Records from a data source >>
####

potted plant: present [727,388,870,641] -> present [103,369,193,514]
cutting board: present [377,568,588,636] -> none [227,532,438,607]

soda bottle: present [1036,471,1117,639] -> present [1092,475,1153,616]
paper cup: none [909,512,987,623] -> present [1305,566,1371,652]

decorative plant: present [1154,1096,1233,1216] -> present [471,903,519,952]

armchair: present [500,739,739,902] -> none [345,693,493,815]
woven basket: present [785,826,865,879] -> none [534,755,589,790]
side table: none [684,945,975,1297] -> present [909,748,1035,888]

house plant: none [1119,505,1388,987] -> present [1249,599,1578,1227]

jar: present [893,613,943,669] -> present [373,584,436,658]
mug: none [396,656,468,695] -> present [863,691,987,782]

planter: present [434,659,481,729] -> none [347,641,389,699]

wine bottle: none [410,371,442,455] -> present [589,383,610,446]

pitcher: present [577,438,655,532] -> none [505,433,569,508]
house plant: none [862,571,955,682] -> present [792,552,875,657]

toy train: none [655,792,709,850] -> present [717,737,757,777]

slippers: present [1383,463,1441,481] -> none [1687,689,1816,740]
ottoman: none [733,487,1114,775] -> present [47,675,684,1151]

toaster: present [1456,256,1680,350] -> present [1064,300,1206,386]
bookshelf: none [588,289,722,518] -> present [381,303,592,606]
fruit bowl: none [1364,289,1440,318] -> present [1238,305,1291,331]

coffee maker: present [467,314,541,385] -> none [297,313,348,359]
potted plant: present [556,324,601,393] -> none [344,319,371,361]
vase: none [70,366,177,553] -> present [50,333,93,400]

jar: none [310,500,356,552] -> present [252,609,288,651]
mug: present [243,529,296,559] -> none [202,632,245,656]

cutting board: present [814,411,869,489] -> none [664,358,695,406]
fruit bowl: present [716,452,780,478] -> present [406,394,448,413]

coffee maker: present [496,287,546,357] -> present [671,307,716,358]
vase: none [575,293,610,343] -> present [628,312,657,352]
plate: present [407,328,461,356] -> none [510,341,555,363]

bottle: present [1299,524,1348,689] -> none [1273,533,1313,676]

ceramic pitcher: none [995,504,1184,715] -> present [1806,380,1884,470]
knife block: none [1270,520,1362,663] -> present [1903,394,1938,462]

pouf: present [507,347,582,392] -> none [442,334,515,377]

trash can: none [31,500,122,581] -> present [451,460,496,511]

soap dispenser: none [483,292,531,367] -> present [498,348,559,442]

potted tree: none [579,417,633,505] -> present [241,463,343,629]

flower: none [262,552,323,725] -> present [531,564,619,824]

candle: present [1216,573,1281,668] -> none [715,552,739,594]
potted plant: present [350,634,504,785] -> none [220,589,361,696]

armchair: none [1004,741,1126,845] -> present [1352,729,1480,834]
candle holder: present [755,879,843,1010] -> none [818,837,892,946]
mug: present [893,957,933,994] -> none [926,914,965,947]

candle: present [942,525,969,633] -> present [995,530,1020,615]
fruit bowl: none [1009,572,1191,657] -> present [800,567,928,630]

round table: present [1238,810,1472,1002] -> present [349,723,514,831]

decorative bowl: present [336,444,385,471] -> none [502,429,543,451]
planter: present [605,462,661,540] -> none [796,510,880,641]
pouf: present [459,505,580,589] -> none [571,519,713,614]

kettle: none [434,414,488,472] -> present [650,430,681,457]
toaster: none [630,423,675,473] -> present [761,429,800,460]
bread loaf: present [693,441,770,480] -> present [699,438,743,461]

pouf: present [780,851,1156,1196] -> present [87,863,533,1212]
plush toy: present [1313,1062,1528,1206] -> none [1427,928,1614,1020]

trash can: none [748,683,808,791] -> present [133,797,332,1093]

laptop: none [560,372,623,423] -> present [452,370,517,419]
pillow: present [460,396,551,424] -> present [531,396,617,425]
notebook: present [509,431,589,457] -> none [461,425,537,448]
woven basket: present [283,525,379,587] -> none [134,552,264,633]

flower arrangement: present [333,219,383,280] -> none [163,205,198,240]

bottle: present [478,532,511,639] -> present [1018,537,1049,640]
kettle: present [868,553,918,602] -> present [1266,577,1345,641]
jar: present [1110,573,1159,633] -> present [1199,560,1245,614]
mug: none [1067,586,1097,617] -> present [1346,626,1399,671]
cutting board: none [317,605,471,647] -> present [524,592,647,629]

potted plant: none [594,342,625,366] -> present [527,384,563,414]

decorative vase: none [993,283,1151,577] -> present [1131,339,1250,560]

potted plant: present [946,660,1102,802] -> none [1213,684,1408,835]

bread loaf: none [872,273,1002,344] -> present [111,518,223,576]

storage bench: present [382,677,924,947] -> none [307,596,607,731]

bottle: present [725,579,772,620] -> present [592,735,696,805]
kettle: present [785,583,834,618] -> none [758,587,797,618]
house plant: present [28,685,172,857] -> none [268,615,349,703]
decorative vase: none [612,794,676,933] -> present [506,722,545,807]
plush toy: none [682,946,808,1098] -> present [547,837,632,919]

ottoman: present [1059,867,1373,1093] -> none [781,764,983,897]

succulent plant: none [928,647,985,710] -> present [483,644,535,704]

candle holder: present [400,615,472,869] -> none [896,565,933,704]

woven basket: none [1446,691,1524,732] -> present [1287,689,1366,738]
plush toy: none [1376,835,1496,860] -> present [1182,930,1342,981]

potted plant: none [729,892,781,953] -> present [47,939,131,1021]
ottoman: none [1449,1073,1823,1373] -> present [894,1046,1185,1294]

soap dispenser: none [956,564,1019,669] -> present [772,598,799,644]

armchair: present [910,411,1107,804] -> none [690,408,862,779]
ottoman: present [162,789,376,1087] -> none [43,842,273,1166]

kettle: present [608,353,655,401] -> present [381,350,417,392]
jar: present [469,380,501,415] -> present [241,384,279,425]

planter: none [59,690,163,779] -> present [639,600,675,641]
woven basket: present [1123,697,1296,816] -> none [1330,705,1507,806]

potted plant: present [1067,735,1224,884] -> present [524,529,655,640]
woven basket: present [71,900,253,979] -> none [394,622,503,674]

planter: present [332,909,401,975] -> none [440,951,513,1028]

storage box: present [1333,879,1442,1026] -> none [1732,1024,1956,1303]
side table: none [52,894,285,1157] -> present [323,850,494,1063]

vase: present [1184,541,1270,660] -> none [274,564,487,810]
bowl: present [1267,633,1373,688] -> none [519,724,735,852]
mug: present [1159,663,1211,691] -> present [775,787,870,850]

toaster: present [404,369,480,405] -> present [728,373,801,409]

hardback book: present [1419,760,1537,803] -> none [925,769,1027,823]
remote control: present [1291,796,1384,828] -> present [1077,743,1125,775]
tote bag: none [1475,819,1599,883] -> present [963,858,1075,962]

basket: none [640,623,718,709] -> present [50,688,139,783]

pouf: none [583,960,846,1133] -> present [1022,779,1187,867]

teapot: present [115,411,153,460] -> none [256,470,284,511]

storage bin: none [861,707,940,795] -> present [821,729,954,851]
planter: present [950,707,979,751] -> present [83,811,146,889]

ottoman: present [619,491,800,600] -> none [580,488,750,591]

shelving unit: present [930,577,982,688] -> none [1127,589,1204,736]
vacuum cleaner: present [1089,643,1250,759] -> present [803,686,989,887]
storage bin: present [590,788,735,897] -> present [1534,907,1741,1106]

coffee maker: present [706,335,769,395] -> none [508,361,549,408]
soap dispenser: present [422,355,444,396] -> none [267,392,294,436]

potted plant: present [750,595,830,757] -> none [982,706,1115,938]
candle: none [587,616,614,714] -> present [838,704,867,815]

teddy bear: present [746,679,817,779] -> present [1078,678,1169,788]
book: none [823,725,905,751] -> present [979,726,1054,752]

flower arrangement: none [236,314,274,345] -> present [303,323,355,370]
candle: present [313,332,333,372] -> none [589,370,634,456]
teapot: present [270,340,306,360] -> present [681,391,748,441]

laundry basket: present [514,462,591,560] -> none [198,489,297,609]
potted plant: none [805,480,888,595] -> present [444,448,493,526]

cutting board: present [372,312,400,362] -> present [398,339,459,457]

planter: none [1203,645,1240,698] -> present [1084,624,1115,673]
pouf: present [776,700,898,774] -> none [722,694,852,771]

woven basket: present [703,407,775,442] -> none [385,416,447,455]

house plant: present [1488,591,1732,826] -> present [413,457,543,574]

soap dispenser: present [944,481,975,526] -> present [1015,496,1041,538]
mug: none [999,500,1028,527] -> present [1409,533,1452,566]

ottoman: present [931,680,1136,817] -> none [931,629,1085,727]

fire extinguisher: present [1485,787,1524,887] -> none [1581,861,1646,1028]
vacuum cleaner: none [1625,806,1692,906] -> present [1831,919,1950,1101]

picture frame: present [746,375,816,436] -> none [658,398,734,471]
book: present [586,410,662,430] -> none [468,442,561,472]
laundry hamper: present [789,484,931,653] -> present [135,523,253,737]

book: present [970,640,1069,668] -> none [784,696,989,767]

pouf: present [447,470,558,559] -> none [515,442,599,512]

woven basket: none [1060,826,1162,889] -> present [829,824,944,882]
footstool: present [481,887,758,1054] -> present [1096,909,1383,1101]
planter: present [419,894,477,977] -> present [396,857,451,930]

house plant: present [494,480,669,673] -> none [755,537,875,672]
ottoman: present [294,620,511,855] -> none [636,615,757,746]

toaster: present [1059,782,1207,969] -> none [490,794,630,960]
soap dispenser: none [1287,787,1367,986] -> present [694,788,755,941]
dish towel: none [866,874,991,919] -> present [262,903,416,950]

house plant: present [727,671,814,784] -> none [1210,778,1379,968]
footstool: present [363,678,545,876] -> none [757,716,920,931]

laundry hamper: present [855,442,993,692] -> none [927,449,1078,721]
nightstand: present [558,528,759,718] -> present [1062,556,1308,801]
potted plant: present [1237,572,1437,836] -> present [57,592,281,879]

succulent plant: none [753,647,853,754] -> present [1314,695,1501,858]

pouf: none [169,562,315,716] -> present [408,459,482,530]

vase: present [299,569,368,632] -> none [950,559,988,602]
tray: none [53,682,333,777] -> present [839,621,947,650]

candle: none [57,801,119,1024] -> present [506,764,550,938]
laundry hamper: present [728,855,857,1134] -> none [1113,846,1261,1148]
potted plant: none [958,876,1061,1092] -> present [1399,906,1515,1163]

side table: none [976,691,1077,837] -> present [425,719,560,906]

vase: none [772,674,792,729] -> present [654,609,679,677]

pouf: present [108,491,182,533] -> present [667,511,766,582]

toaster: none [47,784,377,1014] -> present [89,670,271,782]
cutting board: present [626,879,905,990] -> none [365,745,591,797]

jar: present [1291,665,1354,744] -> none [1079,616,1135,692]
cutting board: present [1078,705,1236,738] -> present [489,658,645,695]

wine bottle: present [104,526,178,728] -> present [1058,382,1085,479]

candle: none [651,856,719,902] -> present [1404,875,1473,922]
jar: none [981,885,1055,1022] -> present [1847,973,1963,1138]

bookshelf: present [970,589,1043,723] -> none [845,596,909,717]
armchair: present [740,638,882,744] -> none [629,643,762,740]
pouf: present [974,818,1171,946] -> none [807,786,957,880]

####

Task brief >>
Given the records above, return exactly the lines starting at the line containing "mug: none [1067,586,1097,617]" and ending at the line containing "storage bench: present", including both.

Task response >>
mug: none [1067,586,1097,617] -> present [1346,626,1399,671]
cutting board: none [317,605,471,647] -> present [524,592,647,629]

potted plant: none [594,342,625,366] -> present [527,384,563,414]

decorative vase: none [993,283,1151,577] -> present [1131,339,1250,560]

potted plant: present [946,660,1102,802] -> none [1213,684,1408,835]

bread loaf: none [872,273,1002,344] -> present [111,518,223,576]

storage bench: present [382,677,924,947] -> none [307,596,607,731]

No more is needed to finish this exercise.